While most attributed the quick resumption of services to hardworking engineers, many others thanked transport minister Lui Tuck Yew for standing around to make sure things got done.

“I’m amazed he found the time to ensure that the crowd walked in an orderly fashion,” said Wan Too Pi, 35, as he walked stridently out of Dhoby Gaut station to the free shuttle buses provided. He was also impressed at how the minister chose to observe how commuters reacted to the breakdown, instead of looking at whether the repair work within the tunnel was done properly.

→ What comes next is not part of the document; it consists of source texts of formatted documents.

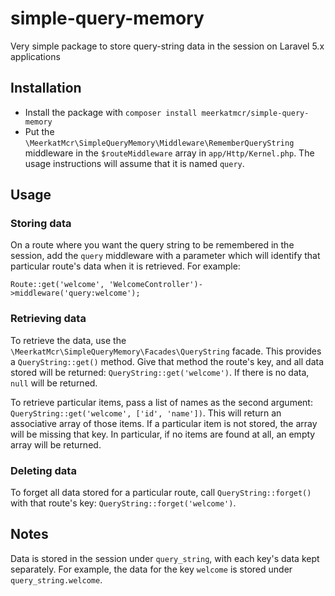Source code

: # simple-query-memory
Very simple package to store query-string data in the session on Laravel 5.x 
applications

## Installation
* Install the package with `composer install meerkatmcr/simple-query-memory`
* Put the `\MeerkatMcr\SimpleQueryMemory\Middleware\RememberQueryString` 
middleware in the `$routeMiddleware` array in `app/Http/Kernel.php`. The usage
instructions will assume that it is named `query`.

## Usage

### Storing data
On a route where you want the query string to be remembered in the session,
add the `query` middleware with a parameter which will identify that particular
route's data when it is retrieved. For example:
 
`Route::get('welcome', 'WelcomeController')->middleware('query:welcome');`
 
### Retrieving data
To retrieve the data, use the
`\MeerkatMcr\SimpleQueryMemory\Facades\QueryString` facade. This provides a
`QueryString::get()` method. Give that method the route's key, and all data
stored will be returned: `QueryString::get('welcome')`. If there is no data,
`null` will be returned.
  
To retrieve particular items, pass a list of names
as the second argument: `QueryString::get('welcome', ['id', 'name'])`. This
will return an associative array of those items. If a particular item is not
stored, the array will be missing that key. In particular, if no items are
found at all, an empty array will be returned.

### Deleting data
To forget all data stored for a particular route, call
`QueryString::forget()` with that route's key: `QueryString::forget('welcome')`.

## Notes
Data is stored in the session under `query_string`, with each key's data kept
separately. For example, the data for the key `welcome` is stored under
`query_string.welcome`.
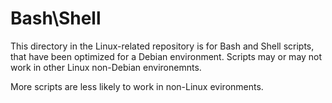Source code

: # Bash\Shell

This directory in the Linux-related repository is for Bash and Shell scripts, that have been optimized for a Debian environment.  Scripts may or may not work in other Linux non-Debian environemnts.  

More scripts are less likely to work in non-Linux evironments.  
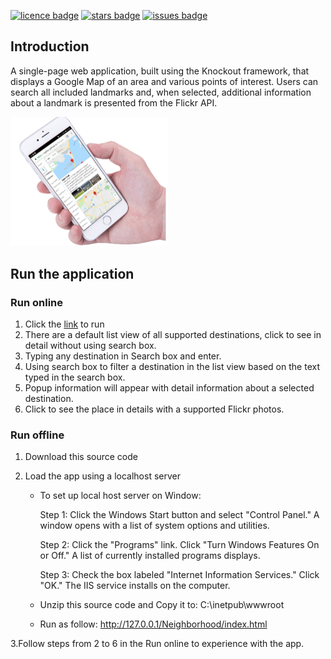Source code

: [![licence badge]][licence]
[![stars badge]][stars]
[![issues badge]][issues]

[licence badge]:https://img.shields.io/badge/license-MIT-blue.svg
[stars badge]:https://img.shields.io/github/stars/hey-red/Markdown.svg
[issues badge]:https://img.shields.io/github/issues/hey-red/Markdown.svg

[licence]:https://github.com/nglthu/Neighborhood/blob/master/License
[stars]:https://github.com/nglthu/Neighborhood/stargazers
[issues]:https://github.com/nglthu/Neighborhood/issues

## Introduction

A single-page web application, built using the Knockout framework, that displays a Google Map of an area and various points of interest. Users can search all included landmarks and, when selected, additional information about a landmark is presented from the Flickr API.

<img src="images/demo.png" alt="demo" width="50%" height="50%">

## Run the application



### Run online

1. Click the [link](https://nglthu.github.io/Neighborhood/) to run
2. There are a default list view of all supported destinations, click to see in detail without using search box.
3. Typing any destination in Search box and enter. 
4. Using search box to filter a destination in the list view based on the text typed in the search box.
5. Popup information will appear with detail information about a selected destination.
6. Click to see the place in details with a supported Flickr photos.

### Run offline

1. Download this source code 
2. Load the app using a localhost server

	* To set up local host server on Window: 

		Step 1: Click the Windows Start button and select "Control Panel." A window opens with a list of system options and utilities.
	
		Step 2:	Click the "Programs" link. Click "Turn Windows Features On or Off." A list of currently installed programs displays.
	
		Step 3: Check the box labeled "Internet Information Services." Click "OK." The IIS service installs on the computer.

	* Unzip this source code and Copy it to: C:\inetpub\wwwroot

	* Run as follow: http://127.0.0.1/Neighborhood/index.html

3.Follow steps from 2 to 6 in the Run online to experience with the app. 
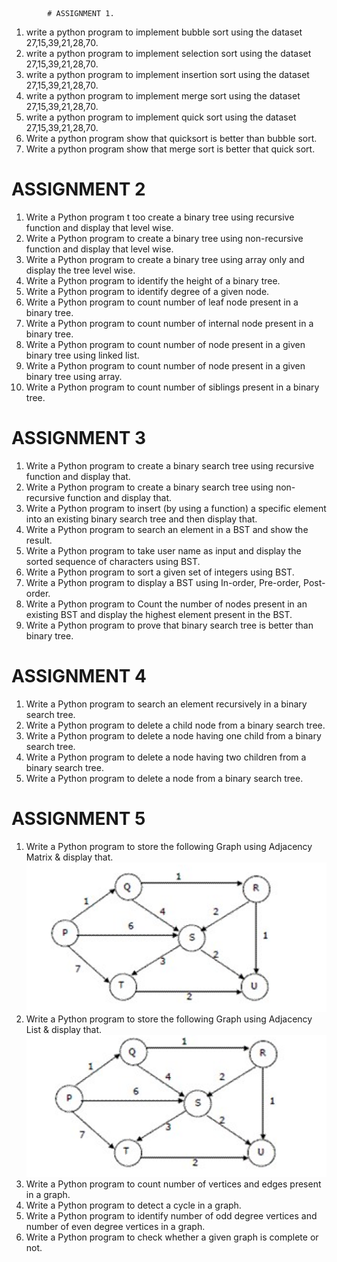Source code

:             # ASSIGNMENT 1.   
 
1. write a python program to implement bubble sort using the dataset 27,15,39,21,28,70.
2. write a python program to implement selection sort using the dataset 27,15,39,21,28,70.
3. write a python program to implement insertion sort using the dataset 27,15,39,21,28,70.
4. write a python program to implement merge sort using the dataset 27,15,39,21,28,70.
5. write a python program to implement quick sort using the dataset 27,15,39,21,28,70.
6. Write a python program show that quicksort is better than bubble sort.
7. Write a python program show that merge sort is better that quick sort.

# ASSIGNMENT 2
1.	Write a Python program t too create a binary tree using recursive function and display that level wise. 
2.	Write a Python program to create a binary tree using non-recursive function and display that level wise. 
3.	Write a Python program to create a binary tree using array only and display the tree level wise. 
4.	Write a Python program to identify the height of a binary tree. 
5.	Write a Python program to identify degree of a given node. 
6.	Write a Python program to count number of leaf node present in a binary tree. 
7.	Write a Python program to count number of internal node present in a binary tree. 
8.	Write a Python program to count number of node present in a given binary tree using linked list. 
9.	Write a Python program to count number of node present in a given binary tree using array. 
10.	Write a Python program to count number of siblings present in a binary tree.  
 
 
# ASSIGNMENT 3
1.	Write a  Python program to create a binary search tree using recursive function and display that. 
2.	Write a Python program to create a binary search tree using non-recursive function and display that. 
3.	Write a Python program to insert (by using a function) a specific element into an existing binary search tree and then display that. 
4.	Write a Python program to search an element in a BST and show the result. 
5.	Write a Python program to take user name as input and display the sorted sequence of characters using BST. 
6.	Write a Python program to sort a given set of integers using BST. 
7.	Write a Python program to display a BST using In-order, Pre-order, Post-order. 
8.	Write a Python program to Count the number of nodes present in an existing BST and display the highest element present in the BST. 
9.	Write a Python program to prove that binary search tree is better than binary tree.  
 
# ASSIGNMENT 4
1.	Write a Python program to search an element recursively in a binary search tree. 
2.	Write a Python program to delete a child node from a binary search tree. 
3.	Write a Python program to delete a node having one child from a binary search tree. 
4.	Write a Python program to delete a node having two children from a binary search tree. 
5.	Write a Python program to delete a node from a binary search tree. 

# ASSIGNMENT  5
1.	Write a Python program to store the following Graph using Adjacency Matrix & display that. 
    ![alt text](image-1.png)
2.	Write a Python program to store the following Graph using Adjacency List & display that. 
        ![alt text](image.png)
3.	Write a Python program to count number of vertices and edges present in a graph. 
4.	Write a Python program to detect a cycle in a graph. 
5.	Write a Python program to identify number of odd degree vertices and number of even degree vertices in a graph. 
6.	Write a Python program to check whether a given graph is complete or not.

“He probably just let the experts do their job. You can hire engineers to fix things but as we’ve seen from the last elections, giving out money isn’t enough to keep people happy when things in the country keep breaking down.”

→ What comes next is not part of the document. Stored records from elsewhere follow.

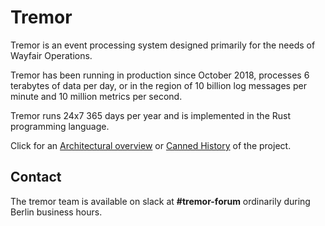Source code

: # Tremor

Tremor is an event processing system designed primarily for the needs of Wayfair Operations.

Tremor has been running in production since October 2018, processes 6 terabytes of data per day, or in the region of 10 billion log messages per minute and 10 million metrics per second.

Tremor runs 24x7 365 days per year and is implemented in the Rust programming language.

Click for an [Architectural overview](./overview) or [Canned History](./history) of the project.

## Contact

The tremor team is available on slack at __#tremor-forum__ ordinarily during Berlin business hours.
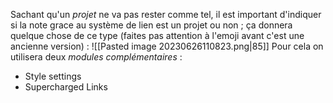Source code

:Sachant qu'un *projet* ne va pas rester comme tel, il est important d'indiquer si la note grace au système de lien est un projet ou non ; ça donnera quelque chose de ce type (faites pas attention à l'emoji avant c'est une ancienne version) : ![[Pasted image 20230626110823.png|85]]
Pour cela on utilisera deux *modules complémentaires* : 
- Style settings
- Supercharged Links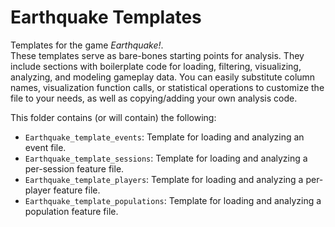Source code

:# Earthquake Templates

Templates for the game _Earthquake!_.  
These templates serve as bare-bones starting points for analysis.
They include sections with boilerplate code for loading, filtering, visualizing, analyzing, and modeling gameplay data.
You can easily substitute column names, visualization function calls, or statistical operations to customize the file to your needs, as well as copying/adding your own analysis code.

This folder contains (or will contain) the following:

- `Earthquake_template_events`: Template for loading and analyzing an event file.
- `Earthquake_template_sessions`: Template for loading and analyzing a per-session feature file.
- `Earthquake_template_players`: Template for loading and analyzing a per-player feature file.
- `Earthquake_template_populations`: Template for loading and analyzing a population feature file.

Minister Lui also noted that bridging buses had arrived very quickly though some bus services calling at Dhoby Ghaut were not utilised.

“I finally realised that Minister Lui is a superhero,” remarked another commuter who wanted to be referred to as Mary.

“He’s like cylops from X-men, got eye power. With him staring at the bus stand, waiting time for the bus automatically gets shortened to 10 minutes and with luck, sometimes empty buses even appear!” she said, adding that other commuters had to wait nearly half an hour for the transport when the minister was not around.


This is not the first time that the minister displayed his powers in public. Controversy erupted a few months ago when he was spotted taking a train on a seemingly random day and observing that local trains were indeed comfortable. Contrary to widespread reports that commuters were in fact, squished like sardines in a can, the minister had at least a metre worth of space around him as he gazed into the distance.

Professor Y of the Lee Kuan Yew School of Mutant Studies felt that the minister should have kept his powers under wraps as humans were not ready to accept high evolved beings into society.

“Look at what Singaporeans are doing to the foreigners now. You expect them to treat mutants like Tuck Yew with respect? Please lar.”

But another political observer felt that in this case, the minister’s superpowers were deployed effectively and may have scored him some popularity points.

“With great power comes great responsibility,” said Assistant Law Professor Eugene Tay.

“This time, power was exercised responsibly for the good of mankind, and for the benefit of the ruling party.”